## SEITENAUSZUG:
▬▬▬▬▬▬▬▬▬▬
Cathedrals and the Peloton
© James Startt
News

Tour de France: Das Foto des Tages

Der Fotograf James Startt dokumentiert die Tour de France seit 36 Jahren. Verfolge seine Reise durch die diesjährige Ausgabe – Tag für Tag.
Autor: James Startt
5 min readPublished on
01

1. Etappe: Mont Cassel

Mont Cassel

Mont Cassel

© James Startt

Mont Cassel ist das französische Pendant zu einem flämischen Anstieg – kurz, knackig und mit Kopfsteinpflaster. Er taucht regelmäßig bei Radrennen in dieser Ecke Nordfrankreichs auf. Kein Wunder also, dass der Grand Départ der diesjährigen Tour de France ihn nicht nur einmal, sondern gleich auf zwei der ersten Etappen eingebaut hat.
▬▬▬▬▬▬▬▬▬▬
## Datensätze aus einer Sammlung:
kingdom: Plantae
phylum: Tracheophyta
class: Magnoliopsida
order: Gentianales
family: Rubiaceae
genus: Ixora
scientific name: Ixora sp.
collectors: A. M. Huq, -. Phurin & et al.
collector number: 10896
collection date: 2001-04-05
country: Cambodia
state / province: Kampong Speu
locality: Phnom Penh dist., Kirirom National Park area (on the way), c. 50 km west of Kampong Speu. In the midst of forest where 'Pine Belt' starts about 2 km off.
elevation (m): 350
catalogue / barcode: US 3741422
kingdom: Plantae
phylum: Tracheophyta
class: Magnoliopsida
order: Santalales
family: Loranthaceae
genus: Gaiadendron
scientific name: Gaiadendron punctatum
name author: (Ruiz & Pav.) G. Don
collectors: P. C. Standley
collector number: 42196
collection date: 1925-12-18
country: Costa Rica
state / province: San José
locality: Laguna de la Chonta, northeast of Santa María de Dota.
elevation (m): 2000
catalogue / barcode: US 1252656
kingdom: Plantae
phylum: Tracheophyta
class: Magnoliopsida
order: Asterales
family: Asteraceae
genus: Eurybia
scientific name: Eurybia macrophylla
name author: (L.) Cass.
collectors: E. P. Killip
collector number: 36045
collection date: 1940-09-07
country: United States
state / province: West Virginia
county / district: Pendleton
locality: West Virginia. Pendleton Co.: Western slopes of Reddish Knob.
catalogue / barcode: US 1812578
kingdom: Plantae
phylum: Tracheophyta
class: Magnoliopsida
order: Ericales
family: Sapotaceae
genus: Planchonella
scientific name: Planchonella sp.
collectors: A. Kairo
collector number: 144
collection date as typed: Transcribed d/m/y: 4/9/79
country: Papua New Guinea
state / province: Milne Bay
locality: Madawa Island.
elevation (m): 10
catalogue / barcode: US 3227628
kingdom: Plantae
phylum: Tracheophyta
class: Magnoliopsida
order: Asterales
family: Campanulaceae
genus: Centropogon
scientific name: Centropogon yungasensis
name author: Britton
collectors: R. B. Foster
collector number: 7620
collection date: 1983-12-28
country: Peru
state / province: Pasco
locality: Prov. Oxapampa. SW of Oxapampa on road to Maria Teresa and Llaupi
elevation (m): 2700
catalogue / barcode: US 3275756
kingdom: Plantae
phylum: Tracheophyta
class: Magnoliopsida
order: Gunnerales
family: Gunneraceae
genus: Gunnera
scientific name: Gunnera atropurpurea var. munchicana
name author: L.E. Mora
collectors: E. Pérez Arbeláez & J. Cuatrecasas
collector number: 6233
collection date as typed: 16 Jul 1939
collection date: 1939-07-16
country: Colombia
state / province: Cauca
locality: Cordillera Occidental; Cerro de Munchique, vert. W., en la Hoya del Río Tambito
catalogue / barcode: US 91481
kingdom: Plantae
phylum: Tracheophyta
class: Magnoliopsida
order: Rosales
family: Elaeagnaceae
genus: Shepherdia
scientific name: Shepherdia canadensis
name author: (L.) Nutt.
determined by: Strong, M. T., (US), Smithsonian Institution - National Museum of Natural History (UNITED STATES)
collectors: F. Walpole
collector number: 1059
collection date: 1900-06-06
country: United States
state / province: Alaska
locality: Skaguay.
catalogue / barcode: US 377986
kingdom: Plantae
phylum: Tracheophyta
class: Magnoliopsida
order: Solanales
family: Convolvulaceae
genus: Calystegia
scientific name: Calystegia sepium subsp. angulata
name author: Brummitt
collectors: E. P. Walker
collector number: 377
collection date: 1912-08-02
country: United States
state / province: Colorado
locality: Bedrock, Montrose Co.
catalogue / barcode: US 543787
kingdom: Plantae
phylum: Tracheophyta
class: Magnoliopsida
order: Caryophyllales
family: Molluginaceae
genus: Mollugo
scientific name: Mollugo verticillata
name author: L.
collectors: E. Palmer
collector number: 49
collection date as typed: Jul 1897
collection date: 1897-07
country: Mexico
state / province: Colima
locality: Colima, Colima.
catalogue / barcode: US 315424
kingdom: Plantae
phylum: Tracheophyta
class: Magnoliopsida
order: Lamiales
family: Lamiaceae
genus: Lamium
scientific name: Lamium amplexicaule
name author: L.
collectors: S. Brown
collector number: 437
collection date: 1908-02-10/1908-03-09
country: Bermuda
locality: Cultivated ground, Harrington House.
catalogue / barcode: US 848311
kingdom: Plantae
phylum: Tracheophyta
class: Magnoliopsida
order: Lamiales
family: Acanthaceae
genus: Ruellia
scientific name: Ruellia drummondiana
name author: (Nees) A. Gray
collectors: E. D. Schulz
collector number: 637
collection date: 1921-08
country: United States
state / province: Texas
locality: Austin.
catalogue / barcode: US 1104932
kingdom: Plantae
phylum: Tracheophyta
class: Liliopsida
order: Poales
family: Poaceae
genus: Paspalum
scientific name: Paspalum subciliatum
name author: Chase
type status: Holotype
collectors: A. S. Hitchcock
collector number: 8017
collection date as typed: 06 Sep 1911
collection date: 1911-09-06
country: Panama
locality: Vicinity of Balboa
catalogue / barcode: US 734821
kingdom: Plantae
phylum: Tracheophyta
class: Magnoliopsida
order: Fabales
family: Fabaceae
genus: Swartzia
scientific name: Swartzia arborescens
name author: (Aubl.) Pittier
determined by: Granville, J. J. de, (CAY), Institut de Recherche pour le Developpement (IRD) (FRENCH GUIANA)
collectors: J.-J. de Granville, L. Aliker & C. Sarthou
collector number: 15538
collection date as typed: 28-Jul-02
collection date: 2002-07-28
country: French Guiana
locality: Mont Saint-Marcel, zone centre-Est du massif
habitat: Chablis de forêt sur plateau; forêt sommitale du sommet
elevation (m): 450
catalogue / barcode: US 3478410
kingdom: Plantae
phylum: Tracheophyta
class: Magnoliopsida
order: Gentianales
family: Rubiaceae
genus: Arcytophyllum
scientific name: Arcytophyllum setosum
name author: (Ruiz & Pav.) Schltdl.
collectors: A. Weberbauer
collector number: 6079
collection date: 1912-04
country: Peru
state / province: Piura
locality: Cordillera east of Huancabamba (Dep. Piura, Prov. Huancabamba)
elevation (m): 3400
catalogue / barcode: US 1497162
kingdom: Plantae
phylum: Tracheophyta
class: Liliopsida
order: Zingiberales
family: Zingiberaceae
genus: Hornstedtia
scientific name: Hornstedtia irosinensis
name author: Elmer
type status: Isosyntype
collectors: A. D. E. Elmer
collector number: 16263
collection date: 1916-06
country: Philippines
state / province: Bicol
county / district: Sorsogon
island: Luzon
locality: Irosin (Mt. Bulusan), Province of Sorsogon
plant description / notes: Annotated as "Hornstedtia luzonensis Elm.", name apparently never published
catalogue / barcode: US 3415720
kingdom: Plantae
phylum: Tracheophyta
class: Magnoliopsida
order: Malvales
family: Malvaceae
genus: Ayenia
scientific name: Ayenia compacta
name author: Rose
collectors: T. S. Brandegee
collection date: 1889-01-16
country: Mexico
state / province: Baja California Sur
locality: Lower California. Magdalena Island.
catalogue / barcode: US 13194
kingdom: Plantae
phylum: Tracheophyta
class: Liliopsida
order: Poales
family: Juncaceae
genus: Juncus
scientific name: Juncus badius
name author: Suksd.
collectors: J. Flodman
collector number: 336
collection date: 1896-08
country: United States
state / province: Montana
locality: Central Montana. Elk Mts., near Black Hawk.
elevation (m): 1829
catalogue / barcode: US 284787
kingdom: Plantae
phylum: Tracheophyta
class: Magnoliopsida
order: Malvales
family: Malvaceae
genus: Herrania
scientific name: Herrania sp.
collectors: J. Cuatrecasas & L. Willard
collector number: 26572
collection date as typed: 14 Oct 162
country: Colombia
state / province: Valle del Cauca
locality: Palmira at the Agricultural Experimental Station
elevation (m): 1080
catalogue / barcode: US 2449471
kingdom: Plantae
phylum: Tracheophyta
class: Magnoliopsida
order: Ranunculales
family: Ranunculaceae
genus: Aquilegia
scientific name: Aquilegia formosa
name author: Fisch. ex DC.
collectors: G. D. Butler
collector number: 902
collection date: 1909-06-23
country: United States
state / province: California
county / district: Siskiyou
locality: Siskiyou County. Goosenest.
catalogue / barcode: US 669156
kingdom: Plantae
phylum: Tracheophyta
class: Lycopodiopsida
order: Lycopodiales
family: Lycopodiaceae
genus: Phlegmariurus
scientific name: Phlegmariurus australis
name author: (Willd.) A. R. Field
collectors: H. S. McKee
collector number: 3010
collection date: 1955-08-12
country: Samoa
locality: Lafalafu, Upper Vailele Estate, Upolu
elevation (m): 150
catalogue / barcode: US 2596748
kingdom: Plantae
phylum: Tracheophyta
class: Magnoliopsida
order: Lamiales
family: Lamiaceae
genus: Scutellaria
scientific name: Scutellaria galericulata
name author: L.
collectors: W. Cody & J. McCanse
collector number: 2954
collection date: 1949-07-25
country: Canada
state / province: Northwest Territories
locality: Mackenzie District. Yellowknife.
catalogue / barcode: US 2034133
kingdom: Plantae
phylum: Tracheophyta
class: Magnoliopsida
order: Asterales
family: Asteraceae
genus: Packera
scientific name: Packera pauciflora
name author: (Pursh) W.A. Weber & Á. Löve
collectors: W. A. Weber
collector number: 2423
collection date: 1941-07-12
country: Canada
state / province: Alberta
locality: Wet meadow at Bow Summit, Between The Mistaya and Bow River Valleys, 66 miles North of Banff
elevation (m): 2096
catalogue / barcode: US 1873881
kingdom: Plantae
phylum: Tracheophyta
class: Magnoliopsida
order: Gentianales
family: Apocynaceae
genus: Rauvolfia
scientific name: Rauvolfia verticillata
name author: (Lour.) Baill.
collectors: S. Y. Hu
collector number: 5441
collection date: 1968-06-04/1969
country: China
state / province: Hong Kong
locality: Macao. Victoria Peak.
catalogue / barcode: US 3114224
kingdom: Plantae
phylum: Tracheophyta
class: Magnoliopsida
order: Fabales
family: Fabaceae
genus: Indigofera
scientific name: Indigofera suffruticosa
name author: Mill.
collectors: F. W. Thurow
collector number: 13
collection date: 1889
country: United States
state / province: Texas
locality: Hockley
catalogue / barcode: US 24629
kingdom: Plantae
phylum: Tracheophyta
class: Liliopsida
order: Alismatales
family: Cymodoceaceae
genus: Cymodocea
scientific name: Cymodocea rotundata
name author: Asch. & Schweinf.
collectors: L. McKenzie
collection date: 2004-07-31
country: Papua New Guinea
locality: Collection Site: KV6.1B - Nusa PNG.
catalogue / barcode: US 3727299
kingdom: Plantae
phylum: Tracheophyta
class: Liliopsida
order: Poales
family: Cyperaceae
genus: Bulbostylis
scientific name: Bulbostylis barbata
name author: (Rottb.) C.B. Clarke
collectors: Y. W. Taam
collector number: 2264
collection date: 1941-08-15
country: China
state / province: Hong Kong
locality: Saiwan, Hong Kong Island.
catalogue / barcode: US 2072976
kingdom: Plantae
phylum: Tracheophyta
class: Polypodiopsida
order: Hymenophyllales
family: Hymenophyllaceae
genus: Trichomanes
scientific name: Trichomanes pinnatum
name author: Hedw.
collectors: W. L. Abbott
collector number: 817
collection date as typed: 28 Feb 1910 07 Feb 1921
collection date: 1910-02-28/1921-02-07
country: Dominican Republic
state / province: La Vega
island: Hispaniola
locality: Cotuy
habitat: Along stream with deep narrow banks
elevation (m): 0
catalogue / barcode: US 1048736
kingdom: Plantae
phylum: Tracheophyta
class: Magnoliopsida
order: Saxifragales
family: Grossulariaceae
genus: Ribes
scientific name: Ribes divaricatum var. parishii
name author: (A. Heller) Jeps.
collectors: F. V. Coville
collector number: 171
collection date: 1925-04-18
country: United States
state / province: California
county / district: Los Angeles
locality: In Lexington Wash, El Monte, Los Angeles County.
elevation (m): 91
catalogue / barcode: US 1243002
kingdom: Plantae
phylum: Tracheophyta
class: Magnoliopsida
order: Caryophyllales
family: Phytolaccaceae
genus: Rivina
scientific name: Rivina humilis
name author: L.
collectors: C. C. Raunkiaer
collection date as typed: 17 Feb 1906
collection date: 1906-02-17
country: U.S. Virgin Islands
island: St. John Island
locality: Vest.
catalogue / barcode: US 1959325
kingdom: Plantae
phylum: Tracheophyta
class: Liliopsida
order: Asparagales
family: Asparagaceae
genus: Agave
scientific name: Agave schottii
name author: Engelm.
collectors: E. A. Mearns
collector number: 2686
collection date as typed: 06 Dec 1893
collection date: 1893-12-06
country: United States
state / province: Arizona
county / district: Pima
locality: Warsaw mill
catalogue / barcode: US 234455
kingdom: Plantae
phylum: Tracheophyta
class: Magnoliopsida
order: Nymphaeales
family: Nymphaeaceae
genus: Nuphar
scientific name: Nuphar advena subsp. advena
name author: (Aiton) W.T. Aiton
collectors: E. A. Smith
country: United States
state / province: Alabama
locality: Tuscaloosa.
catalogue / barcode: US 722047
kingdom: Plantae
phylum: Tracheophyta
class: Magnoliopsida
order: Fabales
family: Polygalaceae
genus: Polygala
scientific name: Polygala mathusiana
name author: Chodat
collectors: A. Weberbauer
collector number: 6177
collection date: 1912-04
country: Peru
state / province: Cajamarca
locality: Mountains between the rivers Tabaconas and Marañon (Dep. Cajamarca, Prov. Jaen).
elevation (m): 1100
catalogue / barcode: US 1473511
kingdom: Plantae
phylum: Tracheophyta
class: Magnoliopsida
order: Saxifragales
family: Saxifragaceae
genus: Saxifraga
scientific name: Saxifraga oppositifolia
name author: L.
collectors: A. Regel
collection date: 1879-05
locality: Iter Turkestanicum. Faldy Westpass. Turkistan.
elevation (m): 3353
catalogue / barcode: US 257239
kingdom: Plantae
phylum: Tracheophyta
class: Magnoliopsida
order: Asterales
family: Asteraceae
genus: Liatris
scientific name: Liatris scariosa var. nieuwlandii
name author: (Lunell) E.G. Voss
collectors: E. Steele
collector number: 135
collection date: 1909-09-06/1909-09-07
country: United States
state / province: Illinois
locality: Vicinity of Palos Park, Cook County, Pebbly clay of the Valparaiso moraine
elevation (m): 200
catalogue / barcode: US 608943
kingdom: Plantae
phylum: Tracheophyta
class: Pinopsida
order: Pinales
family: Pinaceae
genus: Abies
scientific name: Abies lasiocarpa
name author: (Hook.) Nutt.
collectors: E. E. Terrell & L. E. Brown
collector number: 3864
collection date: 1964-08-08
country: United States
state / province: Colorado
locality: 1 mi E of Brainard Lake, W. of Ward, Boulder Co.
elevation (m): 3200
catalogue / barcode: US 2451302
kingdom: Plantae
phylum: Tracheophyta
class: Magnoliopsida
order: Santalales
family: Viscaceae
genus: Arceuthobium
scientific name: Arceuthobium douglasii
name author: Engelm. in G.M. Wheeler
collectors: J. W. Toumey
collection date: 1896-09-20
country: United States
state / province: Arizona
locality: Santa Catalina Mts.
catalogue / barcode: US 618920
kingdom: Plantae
▬▬▬▬▬▬▬▬▬▬
## ARBEITSAUFTRÄGE:
A. Seit wie vielen Jahren dokumentiert James Startt laut dem Tour-de-France-Text die Tour de France?
B. Wie lautet der Satz „Mont Cassel ist das französische Pendant zu einem flämischen Anstieg – kurz, knackig und mit Kopfsteinpflaster.“ aus dem Tour-de-France-Text auf Englisch?
C. Schreib den Tour-de-France-Text im Anschluss an seinen letzten Satz weiter.

## ERGEBNISSE:
A. Seit 36 Jahren.

B. Mont Cassel is the French counterpart to a Flemish climb – short, punchy and cobbled.

C.
Die erste Etappe der Tour de France ist immer ein besonderer Moment: Die Menschenmengen sind riesig, die Spannung liegt in der Luft. Und auch wenn das Rennen dieses Jahr nicht im Ausland gestartet ist – wie letztes Jahr in Florenz oder nächstes Jahr in Barcelona – haben die französischen Fans deutlich gezeigt, dass sie da sind.
Für mich ist es die 36. Tour de France – und die erste seit Jahren, die komplett in Frankreich stattfindet. Aber bei der Tour ist nichts vorhersehbar – und obwohl diese Auftaktetappe ursprünglich den Sprintern zugedacht war, hielt sie dennoch einige Überraschungen bereit.
02

2. Etappe: Arras in the Rain

Arras in the Rain

Arras in the Rain

© James Startt

Arras war schon immer ein Juwel Nordfrankreichs. Einst ein Zentrum des historischen Wollhandels, war die Stadt über Jahrhunderte hinweg wohlhabend – und das spürt man noch heute im prachtvollen Stadtkern.
Auf der zweiten Etappe der Tour de France wurden die Fahrer allerdings vom Regen empfangen – ein krasser Gegensatz zur gestrigen Auftaktetappe. Malerische Aufnahmen am Straßenrand waren zu Beginn also Mangelware. Aber ich setzte meine Hoffnungen auf Arras.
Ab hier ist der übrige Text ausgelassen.